At a recent event sponsored by FAA, members of the airline industry raised concerns about how ready FAA, and the industry itself, would be for the Year 2000. In general, airlines were not very confident that the Air Traffic Control System would work correctly. Regional airlines thought the awareness level--the first step in addressing Year-2000 problems--among its members was not good. Airport representatives generally agreed that airports were not as aware of Year-2000 issues as they need to be. . . .
An additional concern is that FAA has not yet concluded that any of its Air Traffic Control Systems currently in the acquisition and research phase are Year-2000 compliant. There are 23 major projects under development, each costing more than $100 million. . . .
The Host computer is a key part of the system that enables air traffic controllers to direct high altitude air traffic from the En-route Centers. There are two issues concerning continued service of the Host computer beyond Year 2000: Can FAA make it Year-2000 compliant, and can FAA find replacement parts, which are already scarce?

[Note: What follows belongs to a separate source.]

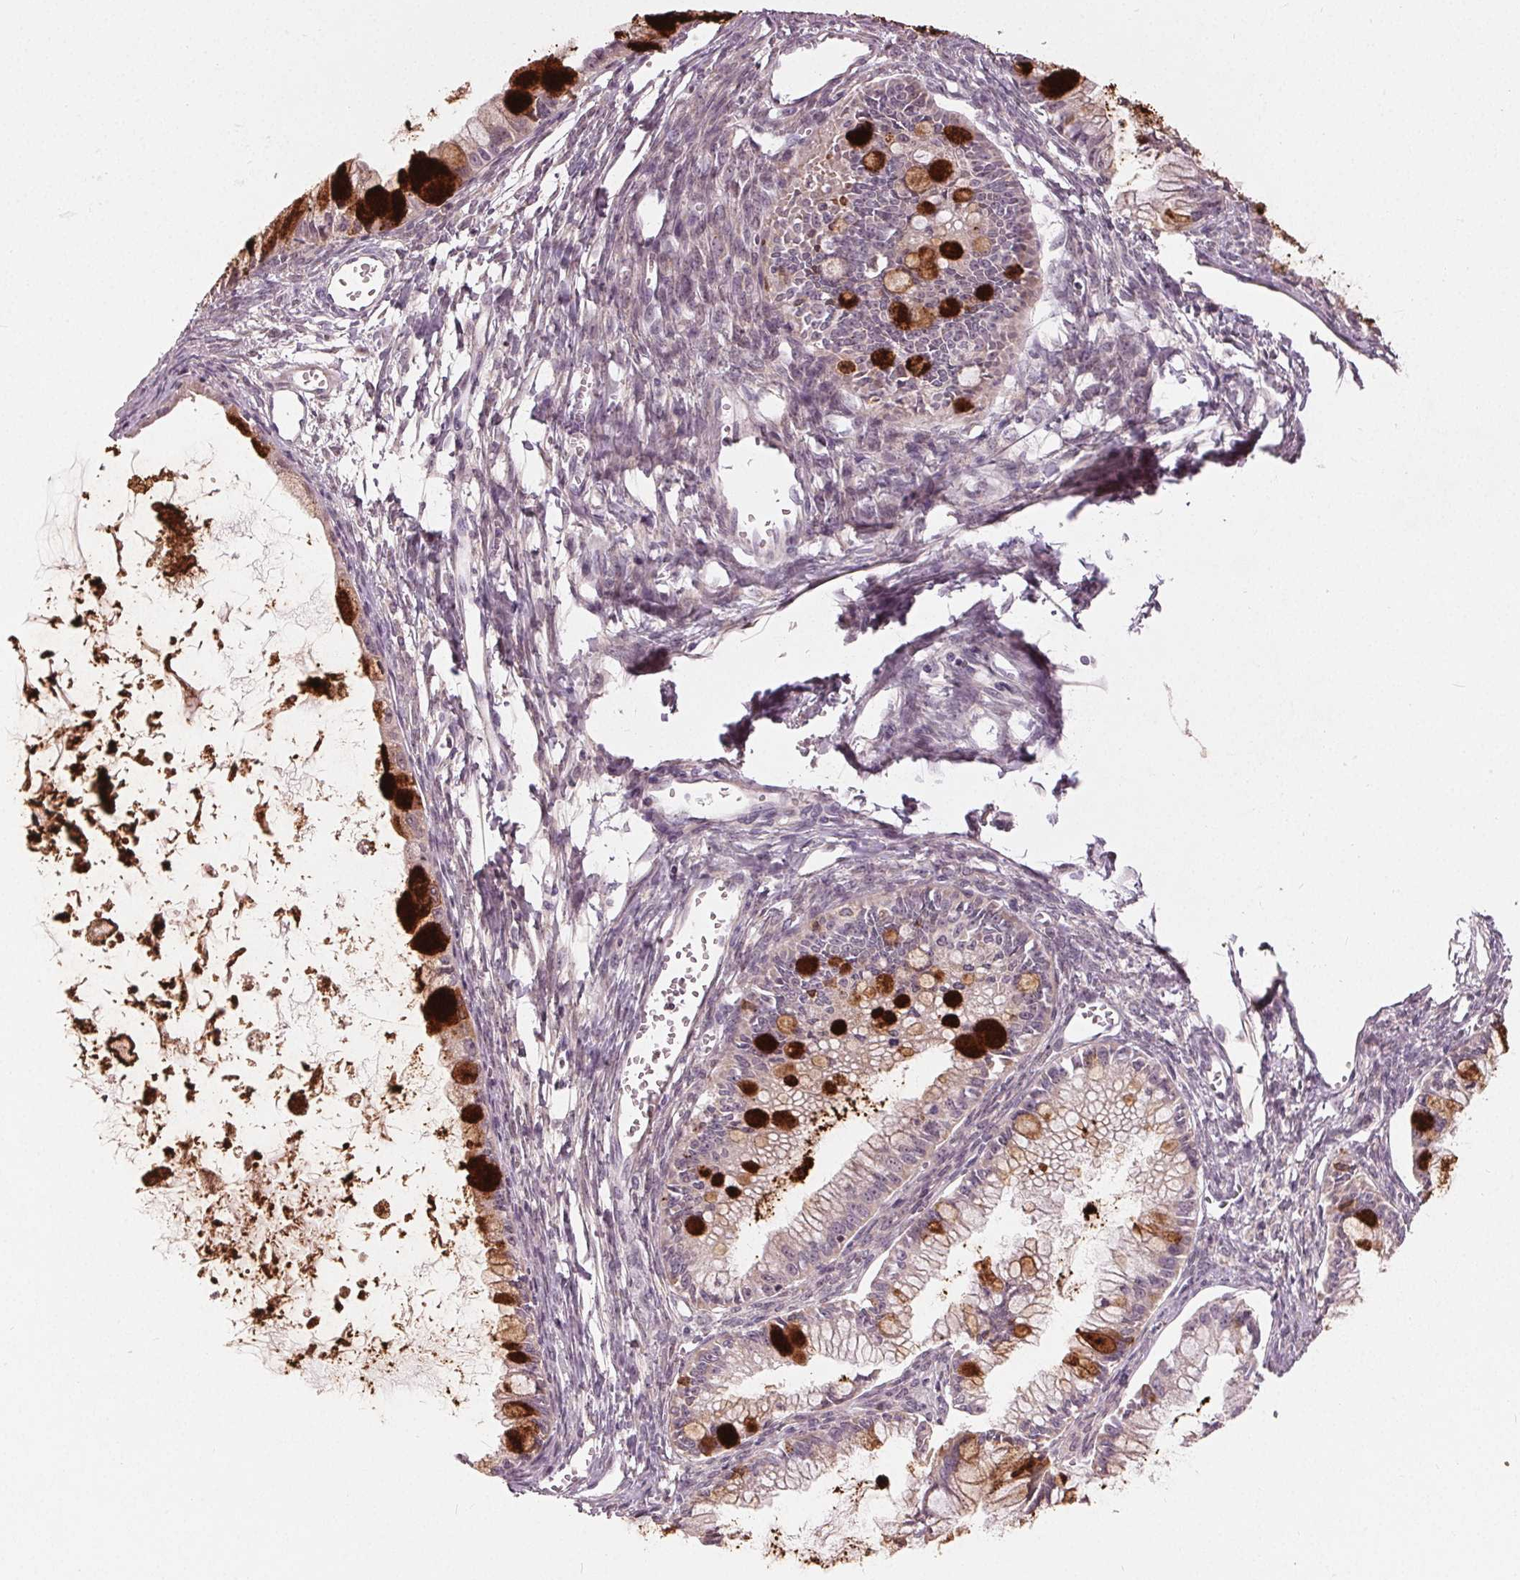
{"staining": {"intensity": "strong", "quantity": "25%-75%", "location": "cytoplasmic/membranous"}, "tissue": "ovarian cancer", "cell_type": "Tumor cells", "image_type": "cancer", "snomed": [{"axis": "morphology", "description": "Cystadenocarcinoma, mucinous, NOS"}, {"axis": "topography", "description": "Ovary"}], "caption": "Mucinous cystadenocarcinoma (ovarian) stained with a brown dye exhibits strong cytoplasmic/membranous positive staining in about 25%-75% of tumor cells.", "gene": "ZNF605", "patient": {"sex": "female", "age": 34}}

International Business Machines (IBM), the manufacturer, recommended FAA replace the existing hardware because replacement parts are getting harder to find, and because IBM lacks the talents and tools to assess the Year-2000 problems in the Host computer. However, FAA maintains the Host computer can be fixed, and is considering a parallel effort to both repair the existing computer and replace it with an interim Host before Year 2000. FAA estimates it will cost about $2 million for the repair job, and about $160 million for an interim replacement.
FAA and IBM are at odds regarding the difficulties in evaluating and fixing Year-2000 problems in the Host computer. IBM has claimed the Host Year-2000 problems could not be properly assessed. In a letter dated October 2, 1997, IBM stated "Analysis of 3083 microcode (a machine language) involves reviewing hundreds of thousands of lines of microcode written in several different protocols. . . . IBM does not have the skills employed today that understand the microcode implemented in the 3083 well enough to conduct an appropriate Year-2000 assessment. In addition, the tools required to properly analyze the microcode do not exist." . . .
The Host computer issue illustrates an underlying problem with FAA’s Year-2000 program: a lack of strong leadership. While OMB guidance required agencies to establish Year-2000 program offices by December 1996, FAA did not take action until June 1997. . . .
The Air Traffic Control System is a complex and inter-dependent system. FAA has to analyze millions of lines of code and thousands of pieces of hardware for their individual Year-2000 problems, but also must ensure the systems will continue working together after Year-2000 fixes. . . .
The testing of all Year-2000 fixes and recommissioning the entire Air Traffic Control System is something FAA has never undertaken. . . .
Even with a well structured integrated test environment, FAA has no assurance all Year-2000 fixes will work as intended because field conditions are different from a test environment. The task is further complicated by the fact that local software changes have been made to the Air Traffic Control System. FAA has over 8,000 employees maintaining the Air Traffic Control System. The software developed or changed by local maintenance teams could result in different conditions from site to site. As a result, Year-2000 fixes working in a test environment may not work properly when implemented in the field.
FAA’s November 1999 target completion date for implementing all Year-2000 fixes for all mission-critical systems leaves little cushion for schedule slippage or corrective actions to solve problems unique to individual sites. FAA’s track record for solving hardware and software problems does not instill a high confidence level that the fixes can be made on schedule. . . .
If unexpected problems are identified during testing or implementation, FAA has to repeat much of the entire exercise--changing program code, retesting, and implementing new fixes. The closer it gets to Year 2000, the more it will cost to fix additional problems identified and to repeat such exercises.